Understanding mesoporous nitride semiconductors using electron microscopy

Abstract number
291
DOI
10.22443/rms.mmc2023.291
Corresponding Email
[email protected]
Session
EMAG - Microscopy of Semiconductors
Authors
Fabien Massabuau (2, 4), Peter Griffin (2), Helen Springbett (2), Giorgio Divitini (2), Yingjun Liu (2, 3), R. Vasant Kumar (2), Maruf Sarkar (2), Francesca Adams (2), Sidra Abbas (2), Saptarsi Ghosh (2), Jordan Penn (2), Chaowang Liu (1), Hasan Hirshy (1), Menno Kappers (2), Gunnar Kusch (2), Tongtong Zhu (2, 3), Rachel Oliver (2)
Affiliations
1. IQE Ltd
2. University of Cambridge
3. Porotech
4. University of Strathclyde
Keywords

porous GaN

transmission electron microscopy

scanning electron microscopy

back scattered electrons

dislocations

distributed Bragg reflectors

Abstract text

Porosification of nitride semiconductors provides a new route to engineer previously unrealisable properties in these key optoelectronic materials. Electrochemical etching creates porosity in doped layers whilst leaving undoped layers untouched, allowing the realisation of complex three-dimensional porous nanostructures. A plethora of device sub-structures may thus be fabricated ranging from distributed Bragg reflectors (DBRs) to strain management layers used to enable long-wavelength nitride micoLEDs. In one particularly exciting variant of the prosification workflow, porous/non-porous multilayers are formed by etching whole, as-grown wafers uniformly in one simple process, without any additional processing steps. The etch penetrates from the top down, accessing doped layers through undoped layers, without substantially altering the structure of the undoped layers and leaving the top surface pristine and ready for overgrowth of further epitaxial structures.

The mechanism of this unusual process has been uncovered using high resolution scanning transmission electron microscopy (STEM), which showed that the etchant accesses the doped layers via nanometre-scale channels that form at dislocation cores and transport the etchant and etch products to and from the doped layer respectively.  Initial STEM studies provided access to a single porous layer near the surface of a DBR, but thereafter a method for sequential plan-view STEM was developed which allowed measurements to be taken at various depths through the stack.

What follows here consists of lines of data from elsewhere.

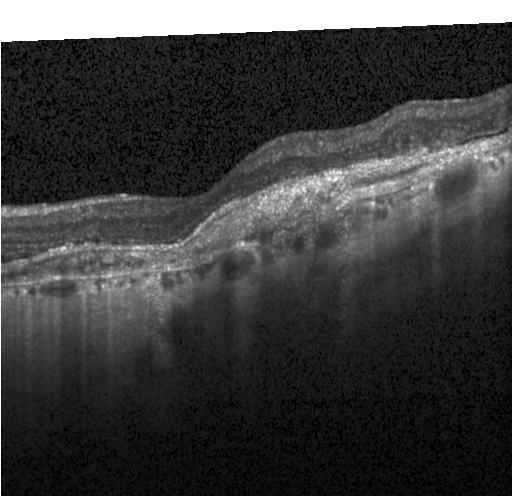

Optical coherence tomography scan.
Finding: choroidal neovascularization (CNV).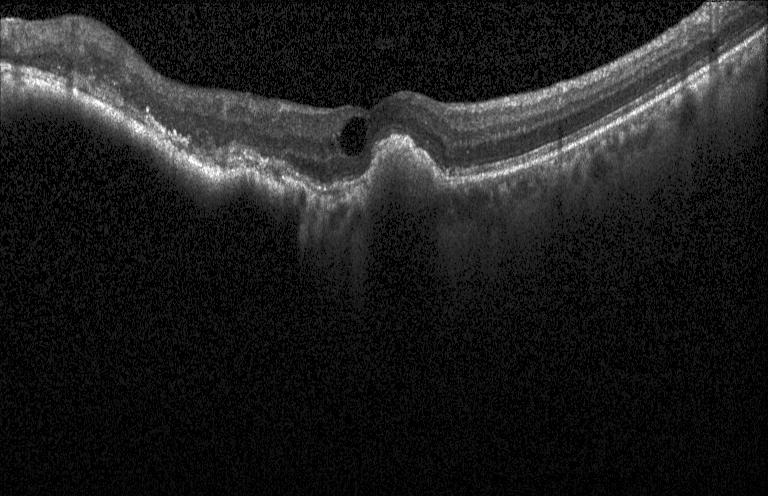
Instrument: Heidelberg Spectralis. SD-OCT. OCT B-scan. Centered on the fovea — Assessment: choroidal neovascularization.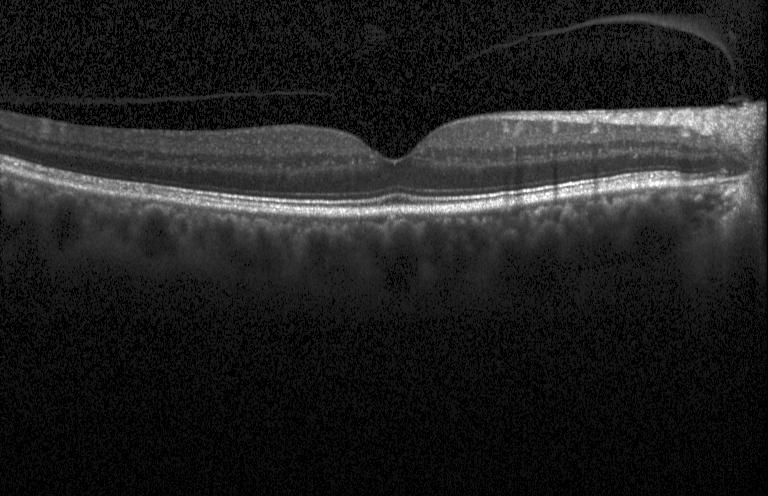 OCT B-scan. This B-scan demonstrates no evidence of choroidal neovascularization, diabetic macular edema, or drusen.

This was achieved by performing an iterative series of front-side ion milling steps followed by STEM imaging. It was thus possible to examine how a porous sample’s structure varied with depth up to several microns below the surface, with no degradation of the sample or imaging conditions throughout the experiment. The same workflow could be applied to a variety of other complex micron-scale systems which are by nature too thick for standard TEM analysis.

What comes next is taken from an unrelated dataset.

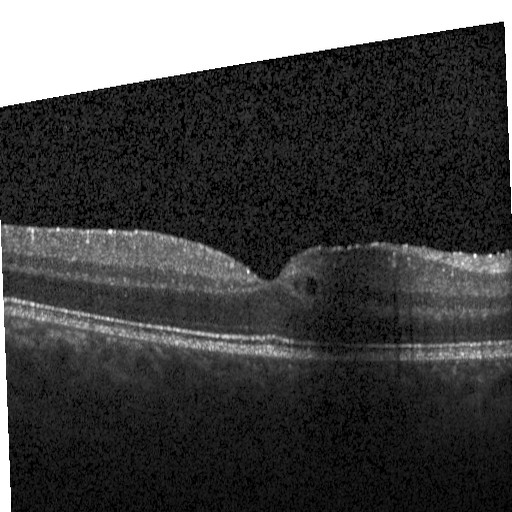
Fovea-centered. Retinal OCT cross-section. Acquired on a Heidelberg Spectralis. Spectral-domain optical coherence tomography.
Assessment: diabetic macular edema (DME).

An alternative approach to understanding the three-dimensional structure of porous layers exploits focussed ion beam milling and serial block-face scanning electron microscopy imaging (SBI). This allows the internal pore morphology to be viewed in a reconstruction of any 3D plane, and has been found to be particularly useful in accessing the alignment of pores where this occurs on a length scales of a few to tens or hundreds of microns.   It is vital to understand alignment on these length scales since it influences the device-relevant optical properties of the porous nitride material.  However, both the STEM and SBI approaches described here are time-consuming, and would be difficult to integrate into an industrial setting where regular checking of the sub-surface porous microstructure in a non-destructive workflow may be required.  To solve this problem, we introduce high energy back-scattered electron (BSE) imaging in the scanning electron microscope.  Comparison between SBI and BSE experiments, indicates that although the interaction volume in BSE imaging extends across multiple layers in a DBR, the vast majority of the electrons involved in image formation originate in the porous layer nearest the surface.  Differences in porous structure arising from process drift in the electrochemical etching parameters can be quickly identified, and the approach is applicable to non-destructive examination of sub-surface porous layers buried beneath non-porous capping layers more than 200 nm thick.   

Overall, we have applied a wide range of electron microscopy techniques to the examination of porous multi-layers in nitride semiconductors, and have developed approaches to examine the influence of defects on the porous morphology at the atomic scale, to assess three-dimensional structure and to diagnose failures in the porosification process.  Combined, these approaches provide new insights into porous nitride structures which will facilitate their application in optoelectronic devices.